## Document excerpt
Here are displayed top features and various metrics for `naive_bayes_classifier` which is the output of a `tasks.naive_bayes_task.NaiveBayesTask`.

In [None]:
naive_bayes_buider = NaiveBayesClassifierBuilder()
naive_bayes_classifier = naive_bayes_buider.build(
  NaiveBayesTask().output().path
)
get_top_features(naive_bayes_classifier)
show_scores(naive_bayes_classifier)
naive_bayes_classifier

#### Logistic regression classifier

Here are displayed top features and various metrics for `logistic_regression_classifier` which is the output of a `tasks.logistic_regression_task.LogisticRegressionTask`.

In [None]:
logistic_regression_builder = LogisticRegressionClassifierBuilder()
logistic_regression_classifier = logistic_regression_builder.build(
  LogisticRegressionTask().output().path
)
get_top_features(logistic_regression_classifier)
show_scores(logistic_regression_classifier)
logistic_regression_classifier

#### Decision tree classifier

Here are displayed top features and various metrics for `decision_tree_classifier` which is the output of a `tasks.decision_tree_task.DecisionTreeTask`.

The decision tree structure is visualized.

In [None]:
def visualize_tree(model: Pipeline) -> None:
  transformers = get_transformers(model)
  predictor = get_predictor(model)
  print(
    sk_tree.export_text(
      predictor,
      feature_names=transformers.get_feature_names_out(),
      class_names=["Ham", "Spam"],  # type: ignore
      max_depth=predictor.tree_.max_depth,  # type: ignore
    )
  )


decision_tree_builder = DecisionTreeClassifierBuilder()
decision_tree_classifier = decision_tree_builder.build(
  DecisionTreeTask().output().path
)
get_top_features(decision_tree_classifier)
show_scores(decision_tree_classifier)
visualize_tree(decision_tree_classifier)
decision_tree_classifier

#### SVM classifiers

##### Linear SVM classifier

Here are displayed top features and various metrics for `linear_svm_classifier` which is the output of a `tasks.linear_svm_task.LinearSvmTask`.

In [None]:
linear_svm_builder = LinearSvmClassifierBuilder()
linear_svm_classifier = linear_svm_builder.build(
  LinearSvmTask().output().path
)
linear_svm_top_features = get_top_features(linear_svm_classifier)
show_scores(linear_svm_classifier)

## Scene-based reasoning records

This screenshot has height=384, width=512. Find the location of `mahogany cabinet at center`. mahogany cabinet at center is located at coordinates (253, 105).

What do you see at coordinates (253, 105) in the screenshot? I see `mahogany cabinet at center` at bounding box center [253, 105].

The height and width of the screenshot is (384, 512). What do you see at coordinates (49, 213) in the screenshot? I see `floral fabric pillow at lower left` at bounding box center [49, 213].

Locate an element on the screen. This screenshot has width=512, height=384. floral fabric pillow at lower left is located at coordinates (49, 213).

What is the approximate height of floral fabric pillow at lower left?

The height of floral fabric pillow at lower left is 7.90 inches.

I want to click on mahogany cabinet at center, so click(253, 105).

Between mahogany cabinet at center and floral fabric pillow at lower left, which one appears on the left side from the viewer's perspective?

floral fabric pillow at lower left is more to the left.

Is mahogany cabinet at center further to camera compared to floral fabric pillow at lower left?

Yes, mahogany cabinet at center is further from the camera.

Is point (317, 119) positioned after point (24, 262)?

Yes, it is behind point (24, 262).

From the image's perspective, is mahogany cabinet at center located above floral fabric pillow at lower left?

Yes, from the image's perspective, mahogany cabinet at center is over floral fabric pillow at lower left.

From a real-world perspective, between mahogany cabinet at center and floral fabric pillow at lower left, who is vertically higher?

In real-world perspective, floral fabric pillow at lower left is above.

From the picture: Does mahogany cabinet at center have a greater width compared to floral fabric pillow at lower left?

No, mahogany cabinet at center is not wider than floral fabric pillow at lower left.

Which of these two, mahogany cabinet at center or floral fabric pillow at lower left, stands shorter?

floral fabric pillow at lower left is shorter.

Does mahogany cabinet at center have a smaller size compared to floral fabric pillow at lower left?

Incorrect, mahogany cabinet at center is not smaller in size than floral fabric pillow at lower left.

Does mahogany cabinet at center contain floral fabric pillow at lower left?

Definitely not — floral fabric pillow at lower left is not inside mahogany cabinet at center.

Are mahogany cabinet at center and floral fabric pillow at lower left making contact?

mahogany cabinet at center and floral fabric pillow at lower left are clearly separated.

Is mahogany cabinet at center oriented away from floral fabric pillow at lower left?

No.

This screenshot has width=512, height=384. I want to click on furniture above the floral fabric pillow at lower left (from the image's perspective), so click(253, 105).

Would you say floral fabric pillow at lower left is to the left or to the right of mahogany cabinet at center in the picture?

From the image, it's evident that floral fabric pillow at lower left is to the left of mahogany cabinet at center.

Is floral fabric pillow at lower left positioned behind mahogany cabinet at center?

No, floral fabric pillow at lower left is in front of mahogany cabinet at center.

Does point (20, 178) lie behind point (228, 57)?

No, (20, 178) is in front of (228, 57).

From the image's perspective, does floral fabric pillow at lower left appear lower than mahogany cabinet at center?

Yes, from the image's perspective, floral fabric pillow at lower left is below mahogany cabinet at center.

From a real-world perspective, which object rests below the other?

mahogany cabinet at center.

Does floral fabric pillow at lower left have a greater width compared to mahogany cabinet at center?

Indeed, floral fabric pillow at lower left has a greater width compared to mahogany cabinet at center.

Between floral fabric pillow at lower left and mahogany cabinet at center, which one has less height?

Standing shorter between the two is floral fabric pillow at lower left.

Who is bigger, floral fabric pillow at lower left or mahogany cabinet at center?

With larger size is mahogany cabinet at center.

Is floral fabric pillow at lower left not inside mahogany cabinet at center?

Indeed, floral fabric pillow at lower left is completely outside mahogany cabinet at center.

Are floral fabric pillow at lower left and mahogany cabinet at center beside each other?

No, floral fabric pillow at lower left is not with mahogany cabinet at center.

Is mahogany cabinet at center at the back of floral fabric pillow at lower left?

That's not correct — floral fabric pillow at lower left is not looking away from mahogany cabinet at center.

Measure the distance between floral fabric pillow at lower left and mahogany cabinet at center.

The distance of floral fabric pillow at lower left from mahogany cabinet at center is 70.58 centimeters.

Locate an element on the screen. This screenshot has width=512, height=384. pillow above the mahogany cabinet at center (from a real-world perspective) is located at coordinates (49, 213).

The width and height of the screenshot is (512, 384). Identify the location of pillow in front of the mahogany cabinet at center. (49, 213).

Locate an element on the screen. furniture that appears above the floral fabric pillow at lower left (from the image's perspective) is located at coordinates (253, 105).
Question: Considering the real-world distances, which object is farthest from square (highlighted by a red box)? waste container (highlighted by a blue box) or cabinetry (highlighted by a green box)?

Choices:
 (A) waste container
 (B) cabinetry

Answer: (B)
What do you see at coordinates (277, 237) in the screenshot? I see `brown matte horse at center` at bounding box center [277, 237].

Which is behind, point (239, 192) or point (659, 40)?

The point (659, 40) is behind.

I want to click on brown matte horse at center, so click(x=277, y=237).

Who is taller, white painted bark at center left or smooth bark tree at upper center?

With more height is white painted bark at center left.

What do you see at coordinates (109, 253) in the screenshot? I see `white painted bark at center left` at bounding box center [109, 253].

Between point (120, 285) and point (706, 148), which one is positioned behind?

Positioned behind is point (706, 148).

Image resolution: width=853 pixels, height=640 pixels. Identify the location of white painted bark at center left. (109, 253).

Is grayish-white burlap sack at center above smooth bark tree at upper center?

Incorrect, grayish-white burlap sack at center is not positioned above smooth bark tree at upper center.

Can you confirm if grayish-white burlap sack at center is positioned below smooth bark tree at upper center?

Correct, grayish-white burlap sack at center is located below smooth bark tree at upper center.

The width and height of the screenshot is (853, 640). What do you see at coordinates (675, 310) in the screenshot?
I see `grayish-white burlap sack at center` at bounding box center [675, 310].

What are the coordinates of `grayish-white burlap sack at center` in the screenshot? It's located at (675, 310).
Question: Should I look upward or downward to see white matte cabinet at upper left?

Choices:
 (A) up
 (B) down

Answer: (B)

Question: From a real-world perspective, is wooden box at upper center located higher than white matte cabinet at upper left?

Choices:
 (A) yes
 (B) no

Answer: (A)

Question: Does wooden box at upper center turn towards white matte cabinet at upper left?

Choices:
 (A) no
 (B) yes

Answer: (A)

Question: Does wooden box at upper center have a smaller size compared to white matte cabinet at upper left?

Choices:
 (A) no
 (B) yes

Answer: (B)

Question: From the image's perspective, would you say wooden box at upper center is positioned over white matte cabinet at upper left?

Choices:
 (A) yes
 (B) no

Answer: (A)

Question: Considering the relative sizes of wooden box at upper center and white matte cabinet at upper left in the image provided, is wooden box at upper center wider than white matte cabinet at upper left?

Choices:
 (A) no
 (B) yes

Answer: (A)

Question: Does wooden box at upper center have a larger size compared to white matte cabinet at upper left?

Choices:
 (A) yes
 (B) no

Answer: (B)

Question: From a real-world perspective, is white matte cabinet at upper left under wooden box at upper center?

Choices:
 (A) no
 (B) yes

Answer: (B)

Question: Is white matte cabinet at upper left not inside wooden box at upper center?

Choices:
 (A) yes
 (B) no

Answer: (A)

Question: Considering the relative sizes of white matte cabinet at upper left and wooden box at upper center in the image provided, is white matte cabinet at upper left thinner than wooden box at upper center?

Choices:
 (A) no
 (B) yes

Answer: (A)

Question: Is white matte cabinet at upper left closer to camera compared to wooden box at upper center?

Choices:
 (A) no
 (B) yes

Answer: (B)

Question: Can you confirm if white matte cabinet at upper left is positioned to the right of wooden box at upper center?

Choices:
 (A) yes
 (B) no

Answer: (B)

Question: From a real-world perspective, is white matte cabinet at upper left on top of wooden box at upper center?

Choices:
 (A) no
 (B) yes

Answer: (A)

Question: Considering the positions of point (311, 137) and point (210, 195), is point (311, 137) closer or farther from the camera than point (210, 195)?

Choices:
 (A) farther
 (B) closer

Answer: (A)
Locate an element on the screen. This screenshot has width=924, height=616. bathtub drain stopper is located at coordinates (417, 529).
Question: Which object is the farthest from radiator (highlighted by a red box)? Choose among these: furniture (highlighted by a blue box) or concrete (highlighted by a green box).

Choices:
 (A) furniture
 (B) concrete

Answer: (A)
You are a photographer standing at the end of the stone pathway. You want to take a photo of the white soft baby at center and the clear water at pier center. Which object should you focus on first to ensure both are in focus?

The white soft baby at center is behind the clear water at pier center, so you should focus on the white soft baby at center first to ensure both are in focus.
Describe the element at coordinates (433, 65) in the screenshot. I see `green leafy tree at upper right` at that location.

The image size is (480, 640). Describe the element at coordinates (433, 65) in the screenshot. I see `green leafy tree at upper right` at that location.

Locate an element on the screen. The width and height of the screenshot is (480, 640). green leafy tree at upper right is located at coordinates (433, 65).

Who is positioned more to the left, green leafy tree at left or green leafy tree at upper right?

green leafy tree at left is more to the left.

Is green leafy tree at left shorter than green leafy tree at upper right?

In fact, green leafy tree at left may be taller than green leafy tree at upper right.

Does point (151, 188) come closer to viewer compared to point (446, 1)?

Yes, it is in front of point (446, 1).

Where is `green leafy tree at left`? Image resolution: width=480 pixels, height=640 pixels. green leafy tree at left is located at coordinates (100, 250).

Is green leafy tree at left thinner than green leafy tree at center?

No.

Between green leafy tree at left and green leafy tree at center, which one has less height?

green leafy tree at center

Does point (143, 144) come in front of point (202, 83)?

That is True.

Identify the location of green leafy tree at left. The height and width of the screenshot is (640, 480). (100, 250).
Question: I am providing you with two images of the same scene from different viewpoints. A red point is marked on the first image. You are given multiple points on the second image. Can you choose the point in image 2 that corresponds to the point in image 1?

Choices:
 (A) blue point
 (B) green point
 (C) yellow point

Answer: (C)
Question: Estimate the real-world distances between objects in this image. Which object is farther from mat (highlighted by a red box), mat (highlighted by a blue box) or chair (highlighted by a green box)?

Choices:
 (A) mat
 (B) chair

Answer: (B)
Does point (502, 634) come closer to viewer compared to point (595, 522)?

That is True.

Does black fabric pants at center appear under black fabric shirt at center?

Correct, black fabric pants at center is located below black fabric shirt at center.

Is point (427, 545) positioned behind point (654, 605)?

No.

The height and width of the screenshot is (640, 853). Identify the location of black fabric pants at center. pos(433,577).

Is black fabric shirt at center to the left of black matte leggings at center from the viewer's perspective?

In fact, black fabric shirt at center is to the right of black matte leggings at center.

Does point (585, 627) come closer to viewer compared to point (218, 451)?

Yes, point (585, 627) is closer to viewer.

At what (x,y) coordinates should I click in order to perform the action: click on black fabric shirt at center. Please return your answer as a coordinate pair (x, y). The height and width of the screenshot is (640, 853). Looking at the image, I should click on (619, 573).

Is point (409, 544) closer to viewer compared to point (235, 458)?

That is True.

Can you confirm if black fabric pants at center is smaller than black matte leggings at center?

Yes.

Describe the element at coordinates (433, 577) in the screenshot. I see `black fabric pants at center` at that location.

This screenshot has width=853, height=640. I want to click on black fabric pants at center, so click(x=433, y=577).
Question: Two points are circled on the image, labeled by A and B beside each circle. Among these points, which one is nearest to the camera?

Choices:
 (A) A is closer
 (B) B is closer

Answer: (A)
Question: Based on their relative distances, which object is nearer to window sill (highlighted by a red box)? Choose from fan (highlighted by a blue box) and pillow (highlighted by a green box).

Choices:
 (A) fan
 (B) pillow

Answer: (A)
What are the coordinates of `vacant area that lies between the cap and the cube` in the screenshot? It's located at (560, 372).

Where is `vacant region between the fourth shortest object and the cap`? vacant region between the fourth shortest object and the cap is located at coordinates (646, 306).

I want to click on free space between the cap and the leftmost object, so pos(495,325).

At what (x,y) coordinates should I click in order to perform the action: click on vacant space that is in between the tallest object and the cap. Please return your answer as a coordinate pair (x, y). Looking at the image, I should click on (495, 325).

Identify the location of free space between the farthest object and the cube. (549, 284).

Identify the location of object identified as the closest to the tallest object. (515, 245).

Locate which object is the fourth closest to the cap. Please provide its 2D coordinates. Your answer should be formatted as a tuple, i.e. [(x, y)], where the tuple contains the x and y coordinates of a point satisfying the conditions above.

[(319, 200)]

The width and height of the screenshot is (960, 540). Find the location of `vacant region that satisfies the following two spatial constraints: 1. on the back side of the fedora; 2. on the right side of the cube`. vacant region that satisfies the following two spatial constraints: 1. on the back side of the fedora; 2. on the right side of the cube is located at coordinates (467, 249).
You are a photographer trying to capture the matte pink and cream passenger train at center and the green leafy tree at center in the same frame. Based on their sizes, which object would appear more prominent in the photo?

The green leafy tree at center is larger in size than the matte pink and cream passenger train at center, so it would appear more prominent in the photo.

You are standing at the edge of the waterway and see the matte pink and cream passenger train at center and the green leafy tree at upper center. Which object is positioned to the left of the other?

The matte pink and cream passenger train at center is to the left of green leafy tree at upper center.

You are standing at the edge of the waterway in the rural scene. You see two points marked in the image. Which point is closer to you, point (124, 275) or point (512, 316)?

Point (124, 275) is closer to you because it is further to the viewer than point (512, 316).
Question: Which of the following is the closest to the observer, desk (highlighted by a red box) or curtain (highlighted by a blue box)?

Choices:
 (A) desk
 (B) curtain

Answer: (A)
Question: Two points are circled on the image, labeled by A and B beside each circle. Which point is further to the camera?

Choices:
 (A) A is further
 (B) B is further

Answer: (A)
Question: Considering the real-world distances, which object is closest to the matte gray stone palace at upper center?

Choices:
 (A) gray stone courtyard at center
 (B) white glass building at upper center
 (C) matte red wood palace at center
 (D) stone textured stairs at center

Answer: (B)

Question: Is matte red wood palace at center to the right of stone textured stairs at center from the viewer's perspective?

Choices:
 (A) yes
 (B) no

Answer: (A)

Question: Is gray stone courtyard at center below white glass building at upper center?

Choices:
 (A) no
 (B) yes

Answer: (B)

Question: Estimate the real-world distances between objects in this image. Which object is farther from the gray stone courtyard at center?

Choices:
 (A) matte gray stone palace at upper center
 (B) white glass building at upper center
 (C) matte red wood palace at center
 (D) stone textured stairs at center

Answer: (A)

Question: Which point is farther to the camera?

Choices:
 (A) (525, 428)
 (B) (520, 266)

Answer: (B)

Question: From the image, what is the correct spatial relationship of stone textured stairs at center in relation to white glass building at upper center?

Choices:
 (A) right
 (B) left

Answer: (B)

## Set exercise
Reproduce the notebook excerpt starting at "#### Logistic regression" and ending at "get_top_features(logistic_regression_classifier)", changing every "logistic_regression_builder" to "lr_builder".

## Solution to the exercise
#### Logistic regression classifier

Here are displayed top features and various metrics for `logistic_regression_classifier` which is the output of a `tasks.logistic_regression_task.LogisticRegressionTask`.

In [None]:
lr_builder = LogisticRegressionClassifierBuilder()
logistic_regression_classifier = lr_builder.build(
  LogisticRegressionTask().output().path
)
get_top_features(logistic_regression_classifier)